• **課題の目的**:
資料全体を書き直し、「Automatic Delivery」をすべて「Instant Delivery」に置き換える。それ以外は一切変えない。

(抽出したページのテキストデータ)
══════════

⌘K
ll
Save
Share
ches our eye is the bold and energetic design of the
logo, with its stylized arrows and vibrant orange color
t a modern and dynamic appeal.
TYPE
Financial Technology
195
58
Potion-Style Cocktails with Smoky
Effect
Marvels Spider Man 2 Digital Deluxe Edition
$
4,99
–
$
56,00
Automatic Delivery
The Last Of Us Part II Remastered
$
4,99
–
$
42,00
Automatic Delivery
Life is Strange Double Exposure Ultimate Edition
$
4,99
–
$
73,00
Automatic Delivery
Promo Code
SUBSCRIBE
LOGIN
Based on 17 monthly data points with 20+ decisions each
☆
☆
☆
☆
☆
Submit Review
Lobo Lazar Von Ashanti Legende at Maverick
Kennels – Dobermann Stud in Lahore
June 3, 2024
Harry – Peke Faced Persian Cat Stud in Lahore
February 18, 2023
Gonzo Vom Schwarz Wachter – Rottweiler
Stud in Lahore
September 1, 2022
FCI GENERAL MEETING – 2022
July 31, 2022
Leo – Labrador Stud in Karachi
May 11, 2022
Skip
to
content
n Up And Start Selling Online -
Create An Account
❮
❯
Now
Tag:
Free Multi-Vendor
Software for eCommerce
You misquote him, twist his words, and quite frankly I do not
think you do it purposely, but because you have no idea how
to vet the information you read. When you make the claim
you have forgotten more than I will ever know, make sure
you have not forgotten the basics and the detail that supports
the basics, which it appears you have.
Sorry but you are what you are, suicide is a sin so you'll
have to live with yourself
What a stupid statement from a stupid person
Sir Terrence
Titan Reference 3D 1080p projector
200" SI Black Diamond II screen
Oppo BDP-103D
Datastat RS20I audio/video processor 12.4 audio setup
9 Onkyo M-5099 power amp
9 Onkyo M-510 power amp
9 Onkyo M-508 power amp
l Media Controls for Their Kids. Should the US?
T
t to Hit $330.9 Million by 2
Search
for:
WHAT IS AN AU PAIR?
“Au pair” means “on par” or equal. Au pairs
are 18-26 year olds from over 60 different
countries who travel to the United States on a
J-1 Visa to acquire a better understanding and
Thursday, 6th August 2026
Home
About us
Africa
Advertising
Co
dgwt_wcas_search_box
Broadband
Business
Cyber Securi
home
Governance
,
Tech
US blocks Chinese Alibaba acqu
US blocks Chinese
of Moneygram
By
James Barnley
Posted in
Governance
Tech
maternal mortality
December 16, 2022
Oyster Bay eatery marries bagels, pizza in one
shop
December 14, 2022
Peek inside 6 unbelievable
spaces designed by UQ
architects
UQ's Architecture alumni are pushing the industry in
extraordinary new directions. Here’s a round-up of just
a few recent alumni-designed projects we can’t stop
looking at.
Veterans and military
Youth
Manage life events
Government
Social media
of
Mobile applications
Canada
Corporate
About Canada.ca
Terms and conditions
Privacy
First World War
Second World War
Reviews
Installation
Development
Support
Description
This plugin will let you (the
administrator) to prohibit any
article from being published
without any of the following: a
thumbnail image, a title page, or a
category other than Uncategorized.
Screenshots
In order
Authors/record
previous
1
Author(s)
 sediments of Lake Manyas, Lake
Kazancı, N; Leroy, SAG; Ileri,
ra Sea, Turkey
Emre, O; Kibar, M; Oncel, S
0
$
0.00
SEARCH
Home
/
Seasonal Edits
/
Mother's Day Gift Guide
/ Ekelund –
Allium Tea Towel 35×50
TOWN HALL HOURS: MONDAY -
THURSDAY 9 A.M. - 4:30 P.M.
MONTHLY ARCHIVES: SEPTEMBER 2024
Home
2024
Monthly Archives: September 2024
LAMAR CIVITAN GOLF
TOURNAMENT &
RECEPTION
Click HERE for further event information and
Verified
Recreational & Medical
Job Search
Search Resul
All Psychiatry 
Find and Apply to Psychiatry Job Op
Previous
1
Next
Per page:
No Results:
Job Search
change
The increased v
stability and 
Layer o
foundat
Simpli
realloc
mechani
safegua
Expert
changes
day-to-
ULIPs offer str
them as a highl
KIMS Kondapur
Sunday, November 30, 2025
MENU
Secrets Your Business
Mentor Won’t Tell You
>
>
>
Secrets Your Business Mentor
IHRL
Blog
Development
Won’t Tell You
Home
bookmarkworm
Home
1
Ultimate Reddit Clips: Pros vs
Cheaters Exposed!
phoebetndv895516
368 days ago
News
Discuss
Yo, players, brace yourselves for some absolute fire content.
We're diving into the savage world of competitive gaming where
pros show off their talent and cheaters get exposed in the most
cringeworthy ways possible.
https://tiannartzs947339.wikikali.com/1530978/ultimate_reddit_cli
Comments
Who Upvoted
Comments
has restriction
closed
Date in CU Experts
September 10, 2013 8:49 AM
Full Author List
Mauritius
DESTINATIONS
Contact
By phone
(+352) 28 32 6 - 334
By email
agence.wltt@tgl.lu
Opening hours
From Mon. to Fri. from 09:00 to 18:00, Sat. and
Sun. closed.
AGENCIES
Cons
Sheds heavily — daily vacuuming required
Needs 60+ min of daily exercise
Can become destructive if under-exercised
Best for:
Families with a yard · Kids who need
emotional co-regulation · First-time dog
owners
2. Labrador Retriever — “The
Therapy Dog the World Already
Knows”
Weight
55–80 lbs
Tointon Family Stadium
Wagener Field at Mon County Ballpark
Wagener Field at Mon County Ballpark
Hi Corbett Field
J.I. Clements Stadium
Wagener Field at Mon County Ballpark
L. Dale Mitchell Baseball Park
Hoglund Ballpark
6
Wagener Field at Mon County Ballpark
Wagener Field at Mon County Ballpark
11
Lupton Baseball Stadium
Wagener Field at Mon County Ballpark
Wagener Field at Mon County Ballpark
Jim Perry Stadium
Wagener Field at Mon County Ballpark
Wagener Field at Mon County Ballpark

══════════

• **記述解答**:
⌘K
ll
Save
Share
ches our eye is the bold and energetic design of the
logo, with its stylized arrows and vibrant orange color
t a modern and dynamic appeal.
TYPE
Financial Technology
195
58
Potion-Style Cocktails with Smoky
Effect
Marvels Spider Man 2 Digital Deluxe Edition
$
4,99
–
$
56,00
Instant Delivery
The Last Of Us Part II Remastered
$
4,99
–
$
42,00
Instant Delivery
Life is Strange Double Exposure Ultimate Edition
$
4,99
–
$
73,00
Instant Delivery
Promo Code
SUBSCRIBE
LOGIN
Based on 17 monthly data points with 20+ decisions each
☆
☆
☆
☆
☆
Submit Review
Lobo Lazar Von Ashanti Legende at Maverick
Kennels – Dobermann Stud in Lahore
June 3, 2024
Harry – Peke Faced Persian Cat Stud in Lahore
February 18, 2023
Gonzo Vom Schwarz Wachter – Rottweiler
Stud in Lahore
September 1, 2022
FCI GENERAL MEETING – 2022
July 31, 2022
Leo – Labrador Stud in Karachi
May 11, 2022
Skip
to
content
n Up And Start Selling Online -
Create An Account
❮
❯
Now
Tag:
Free Multi-Vendor
Software for eCommerce
You misquote him, twist his words, and quite frankly I do not
think you do it purposely, but because you have no idea how
to vet the information you read. When you make the claim
you have forgotten more than I will ever know, make sure
you have not forgotten the basics and the detail that supports
the basics, which it appears you have.
Sorry but you are what you are, suicide is a sin so you'll
have to live with yourself
What a stupid statement from a stupid person
Sir Terrence
Titan Reference 3D 1080p projector
200" SI Black Diamond II screen
Oppo BDP-103D
Datastat RS20I audio/video processor 12.4 audio setup
9 Onkyo M-5099 power amp
9 Onkyo M-510 power amp
9 Onkyo M-508 power amp
l Media Controls for Their Kids. Should the US?
T
t to Hit $330.9 Million by 2
Search
for:
WHAT IS AN AU PAIR?
“Au pair” means “on par” or equal. Au pairs
are 18-26 year olds from over 60 different
countries who travel to the United States on a
J-1 Visa to acquire a better understanding and
Thursday, 6th August 2026
Home
About us
Africa
Advertising
Co
dgwt_wcas_search_box
Broadband
Business
Cyber Securi
home
Governance
,
Tech
US blocks Chinese Alibaba acqu
US blocks Chinese
of Moneygram
By
James Barnley
Posted in
Governance
Tech
maternal mortality
December 16, 2022
Oyster Bay eatery marries bagels, pizza in one
shop
December 14, 2022
Peek inside 6 unbelievable
spaces designed by UQ
architects
UQ's Architecture alumni are pushing the industry in
extraordinary new directions. Here’s a round-up of just
a few recent alumni-designed projects we can’t stop
looking at.
Veterans and military
Youth
Manage life events
Government
Social media
of
Mobile applications
Canada
Corporate
About Canada.ca
Terms and conditions
Privacy
First World War
Second World War
Reviews
Installation
Development
Support
Description
This plugin will let you (the
administrator) to prohibit any
article from being published
without any of the following: a
thumbnail image, a title page, or a
category other than Uncategorized.
Screenshots
In order
Authors/record
previous
1
Author(s)
 sediments of Lake Manyas, Lake
Kazancı, N; Leroy, SAG; Ileri,
ra Sea, Turkey
Emre, O; Kibar, M; Oncel, S
0
$
0.00
SEARCH
Home
/
Seasonal Edits
/
Mother's Day Gift Guide
/ Ekelund –
Allium Tea Towel 35×50
TOWN HALL HOURS: MONDAY -
THURSDAY 9 A.M. - 4:30 P.M.
MONTHLY ARCHIVES: SEPTEMBER 2024
Home
2024
Monthly Archives: September 2024
LAMAR CIVITAN GOLF
TOURNAMENT &
RECEPTION
Click HERE for further event information and
Verified
Recreational & Medical
Job Search
Search Resul
All Psychiatry 
Find and Apply to Psychiatry Job Op
Previous
1
Next
Per page:
No Results:
Job Search
change
The increased v
stability and 
Layer o
foundat
Simpli
realloc
mechani
safegua
Expert
changes
day-to-
ULIPs offer str
them as a highl
KIMS Kondapur
Sunday, November 30, 2025
MENU
Secrets Your Business
Mentor Won’t Tell You
>
>
>
Secrets Your Business Mentor
IHRL
Blog
Development
Won’t Tell You
Home
bookmarkworm
Home
1
Ultimate Reddit Clips: Pros vs
Cheaters Exposed!
phoebetndv895516
368 days ago
News
Discuss
Yo, players, brace yourselves for some absolute fire content.
We're diving into the savage world of competitive gaming where
pros show off their talent and cheaters get exposed in the most
cringeworthy ways possible.
https://tiannartzs947339.wikikali.com/1530978/ultimate_reddit_cli
Comments
Who Upvoted
Comments
has restriction
closed
Date in CU Experts
September 10, 2013 8:49 AM
Full Author List
Mauritius
DESTINATIONS
Contact
By phone
(+352) 28 32 6 - 334
By email
agence.wltt@tgl.lu
Opening hours
From Mon. to Fri. from 09:00 to 18:00, Sat. and
Sun. closed.
AGENCIES
Cons
Sheds heavily — daily vacuuming required
Needs 60+ min of daily exercise
Can become destructive if under-exercised
Best for:
Families with a yard · Kids who need
emotional co-regulation · First-time dog
owners
2. Labrador Retriever — “The
Therapy Dog the World Already
Knows”
Weight
55–80 lbs
Tointon Family Stadium
Wagener Field at Mon County Ballpark
Wagener Field at Mon County Ballpark
Hi Corbett Field
J.I. Clements Stadium
Wagener Field at Mon County Ballpark
L. Dale Mitchell Baseball Park
Hoglund Ballpark
6
Wagener Field at Mon County Ballpark
Wagener Field at Mon County Ballpark
11
Lupton Baseball Stadium
Wagener Field at Mon County Ballpark
Wagener Field at Mon County Ballpark
Jim Perry Stadium
Wagener Field at Mon County Ballpark
Wagener Field at Mon County Ballpark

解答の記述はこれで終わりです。